Content starts
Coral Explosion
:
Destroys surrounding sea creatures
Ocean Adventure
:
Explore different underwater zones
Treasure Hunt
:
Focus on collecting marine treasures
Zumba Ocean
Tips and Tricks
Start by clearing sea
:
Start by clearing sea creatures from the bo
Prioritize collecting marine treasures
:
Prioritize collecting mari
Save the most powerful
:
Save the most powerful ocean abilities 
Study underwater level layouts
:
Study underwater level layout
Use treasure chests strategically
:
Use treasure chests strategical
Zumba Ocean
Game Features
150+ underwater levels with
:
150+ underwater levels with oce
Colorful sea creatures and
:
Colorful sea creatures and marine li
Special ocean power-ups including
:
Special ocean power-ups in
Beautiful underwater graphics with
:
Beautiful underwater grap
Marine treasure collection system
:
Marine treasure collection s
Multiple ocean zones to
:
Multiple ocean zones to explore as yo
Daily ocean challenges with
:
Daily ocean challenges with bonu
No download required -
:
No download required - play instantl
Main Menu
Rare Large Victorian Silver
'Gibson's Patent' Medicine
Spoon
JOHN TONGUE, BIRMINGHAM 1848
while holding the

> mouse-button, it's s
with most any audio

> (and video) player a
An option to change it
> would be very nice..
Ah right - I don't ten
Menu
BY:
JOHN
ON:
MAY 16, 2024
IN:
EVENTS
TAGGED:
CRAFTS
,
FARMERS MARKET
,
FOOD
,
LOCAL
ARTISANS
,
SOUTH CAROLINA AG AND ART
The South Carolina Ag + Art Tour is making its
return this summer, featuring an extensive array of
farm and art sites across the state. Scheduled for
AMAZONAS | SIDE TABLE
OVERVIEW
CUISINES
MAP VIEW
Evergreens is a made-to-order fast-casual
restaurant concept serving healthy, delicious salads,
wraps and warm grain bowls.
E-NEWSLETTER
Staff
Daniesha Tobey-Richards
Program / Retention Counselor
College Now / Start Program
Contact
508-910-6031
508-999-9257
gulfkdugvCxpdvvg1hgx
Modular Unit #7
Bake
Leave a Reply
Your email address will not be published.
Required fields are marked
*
Content ends
## About this exercise
Output the records from their first line through the line containing "150+ underwater levels with oce", both included, as a Markdown table with columns Row and Text, numbering each line and omitting blank lines.

## Solution to the problem
| Row | Text |
|---|---|
| 1 | Coral Explosion |
| 2 | : |
| 3 | Destroys surrounding sea creatures |
| 4 | Ocean Adventure |
| 5 | : |
| 6 | Explore different underwater zones |
| 7 | Treasure Hunt |
| 8 | : |
| 9 | Focus on collecting marine treasures |
| 10 | Zumba Ocean |
| 11 | Tips and Tricks |
| 12 | Start by clearing sea |
| 13 | : |
| 14 | Start by clearing sea creatures from the bo |
| 15 | Prioritize collecting marine treasures |
| 16 | : |
| 17 | Prioritize collecting mari |
| 18 | Save the most powerful |
| 19 | : |
| 20 | Save the most powerful ocean abilities  |
| 21 | Study underwater level layouts |
| 22 | : |
| 23 | Study underwater level layout |
| 24 | Use treasure chests strategically |
| 25 | : |
| 26 | Use treasure chests strategical |
| 27 | Zumba Ocean |
| 28 | Game Features |
| 29 | 150+ underwater levels with |
| 30 | : |
| 31 | 150+ underwater levels with oce |